This time last night I was sitting on backless black-leather chair listening to myself talking to a man in Atlanta.
What I was listening to was what I had been saying a second before - a microphone fault which the consoling woman at the CNN studios in London said had often floored much better broadcasters than I am.
The subject of my necessarily halting interview (at least the backless chair makes one sit up straight) was Tony Blair's evidence to the Iraq War inquiry yesterday, a subject in which seven years ago I was a peculiar authority, a role I have happily abandoned since.

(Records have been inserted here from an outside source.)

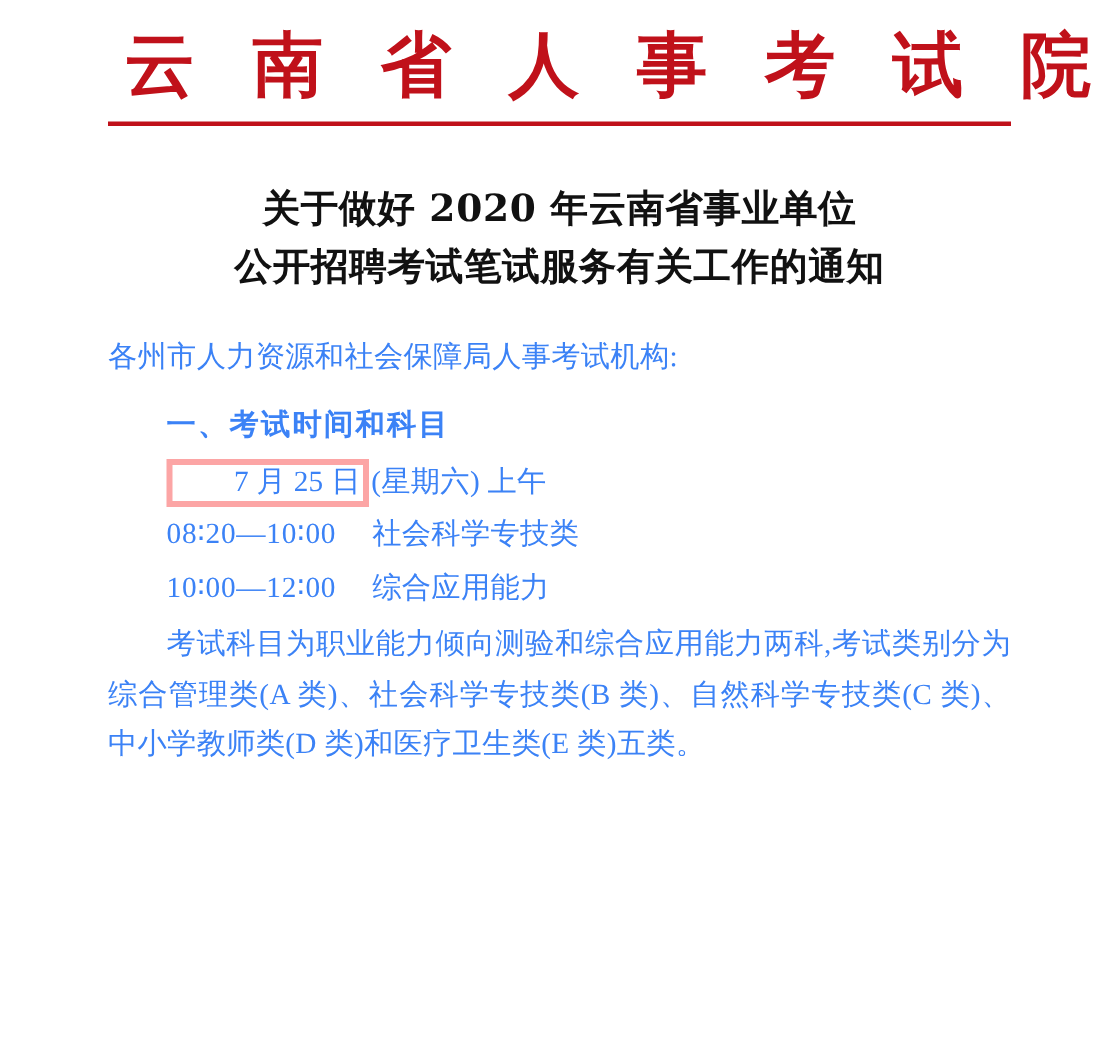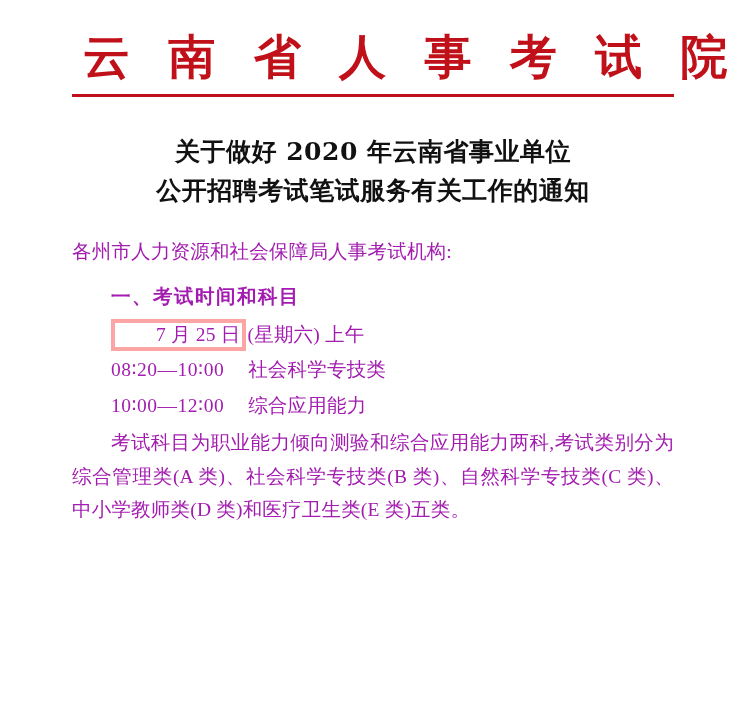--- a/index.html
+++ b/index.html
@@ -24,7 +24,7 @@
   
   .masthead {
     text-align: center;
-    padding-top: 30px;
+    padding-top: 17px;
   }
   .masthead-title {
     font-family: "DejaVu Serif", "Liberation Serif", serif;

During that war I spent thirty days with Blair and wrote a nightly diary about it wich became a book. In 2003 I could have done quiz-shows on Blair-in-Iraq, the kind where you get a black leather chair with a proper back and an earpiece that doesn't tell you what you've just been saying at the moment when you are trying to say the next thing.
That was then. This week I've just published another book of nightly diaries - this time about following the route of theSpartacus War 2000 years ago. CNN is probably not so much interested in that but others have been, I'm pleased to say: a particular note of appreciation for the Spectator.
Yesterday afternoon I was back to writing for The Times about Iraq - a version which anyone who couldn't understand me on CNN can read here.
And last night, a three minute segment of hearing myself in my ear (confident.. .confident. . .no doubts. . .no doubts. . .no risk. . no risk?. . ), feeding back on myself between London and the southern United States, struggling to speak against an echo, was all an appropriate reminder of strangeness gone by.